Imagine getting a feature announcement straight from the source — no third-party tech blog interpretation, no speculation, just Telegram telling you exactly what shipped and why. That is the entire premise of @telegram, the platform's official channel, and it executes that premise with surgical precision.
The posting rhythm is telling: updates arrive in tightly choreographed bursts, typically four to five short posts published within minutes of each other, each covering a single new feature. March 2026 brought Member Tags for group chats, a Premium-exclusive option to disable sharing in private conversations, captions for GIFs, and a new date-formatting tool for messages. February covered a full Android interface redesign, Gift Crafting for collectible items, and colored buttons for bot developers. Each post is one paragraph, one idea — no fluff, no filler. Then silence for weeks until the next update cycle drops.

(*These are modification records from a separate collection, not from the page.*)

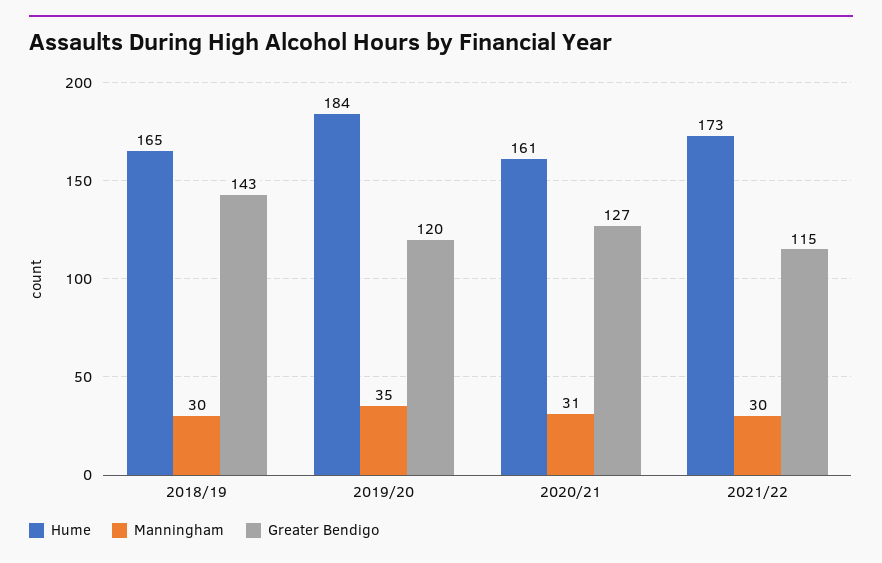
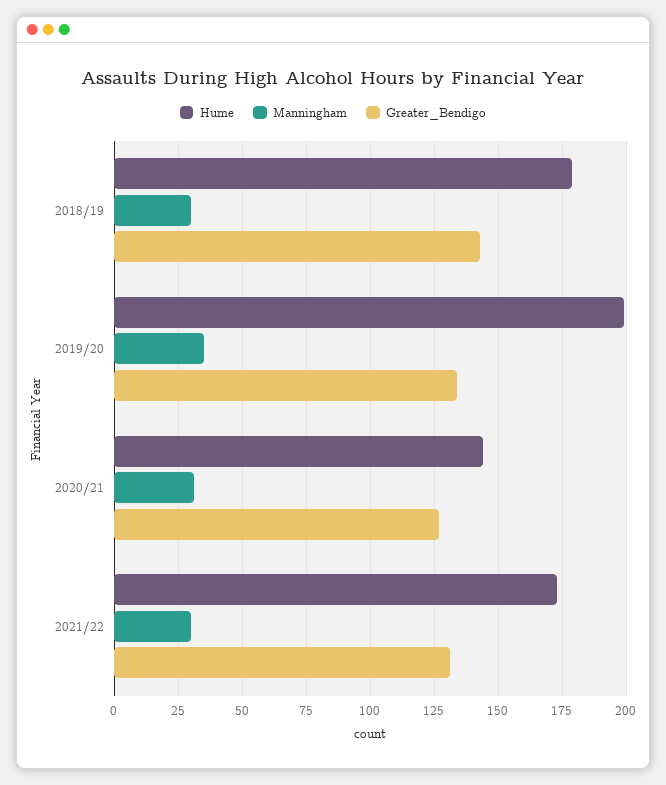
  {
    "Hume": {
-     "2018/19": 165,
+     "2018/19": 180,
-     "2019/20": 184,
+     "2019/20": 200,
-     "2020/21": 161,
+     "2020/21": 145,
      "2021/22": 173
    },
    "Manningham": {
      "2018/19": 30,
      "2019/20": 35,
      "2020/21": 31,
      "2021/22": 30
    },
    "Greater Bendigo": {
      "2018/19": 143,
-     "2019/20": 120,
+     "2019/20": 135,
      "2020/21": 127,
-     "2021/22": 115
+     "2021/22": 130
    }
  }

What makes this channel genuinely useful rather than just ceremonial is the structure. Every feature announcement links back to a numbered series — "March Features 1 • 2 • 3 • 4" — so you can follow a release thread without scrolling through unrelated content. The full blog post is always linked at the end of each batch, giving power users a place to dig deeper. It is a clean system that respects the reader's time.

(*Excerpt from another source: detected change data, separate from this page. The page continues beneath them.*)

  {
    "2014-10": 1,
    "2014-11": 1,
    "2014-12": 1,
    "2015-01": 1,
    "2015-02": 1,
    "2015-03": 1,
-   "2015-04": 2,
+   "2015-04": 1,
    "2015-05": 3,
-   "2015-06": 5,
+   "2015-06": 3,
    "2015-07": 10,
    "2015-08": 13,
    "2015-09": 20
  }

The tone is dry and confident, occasionally self-aware — the channel description literally reads "Much recursion. Very Telegram. Wow," a nod to the absurdity of Telegram running its own Telegram channel. That personality occasionally surfaces in the posts themselves, like the January update that offered readers an "AI summary" of the AI summary feature announcement.
Substantively, the recent posts reveal a platform pushing hard in several directions at once: privacy controls for Premium subscribers, aesthetic customization through Liquid Glass effects and collectible gifts, AI integration via on-device summarization through its decentralized Cocoon network, and developer tools like colored bot buttons. For anyone trying to track where Telegram is heading as a product, this channel functions as a reliable primary source.

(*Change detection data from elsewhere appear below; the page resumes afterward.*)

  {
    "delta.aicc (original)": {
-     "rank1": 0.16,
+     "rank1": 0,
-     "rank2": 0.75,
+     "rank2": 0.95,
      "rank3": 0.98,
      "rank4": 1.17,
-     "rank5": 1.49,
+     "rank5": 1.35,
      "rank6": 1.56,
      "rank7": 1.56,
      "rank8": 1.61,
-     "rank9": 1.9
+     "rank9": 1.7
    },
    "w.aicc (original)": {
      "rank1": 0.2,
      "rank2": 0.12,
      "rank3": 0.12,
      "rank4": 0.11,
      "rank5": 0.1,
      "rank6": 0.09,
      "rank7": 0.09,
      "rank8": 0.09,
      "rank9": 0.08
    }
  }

The weaknesses are real, though. With over 11 million subscribers, this channel has zero community interaction — comments are off, there is no back-and-forth. It is a broadcast, not a conversation. Posts also arrive infrequently; some months see only one update batch, leaving the channel dormant for weeks at a time. If you want daily Telegram news or community discussion, you will need to look elsewhere.
For developers building on the platform, for journalists covering messaging apps, or for anyone who simply wants to know what changed in the latest update without wading through tech blogs — subscribing is an obvious call. Just do not expect it to fill your feed.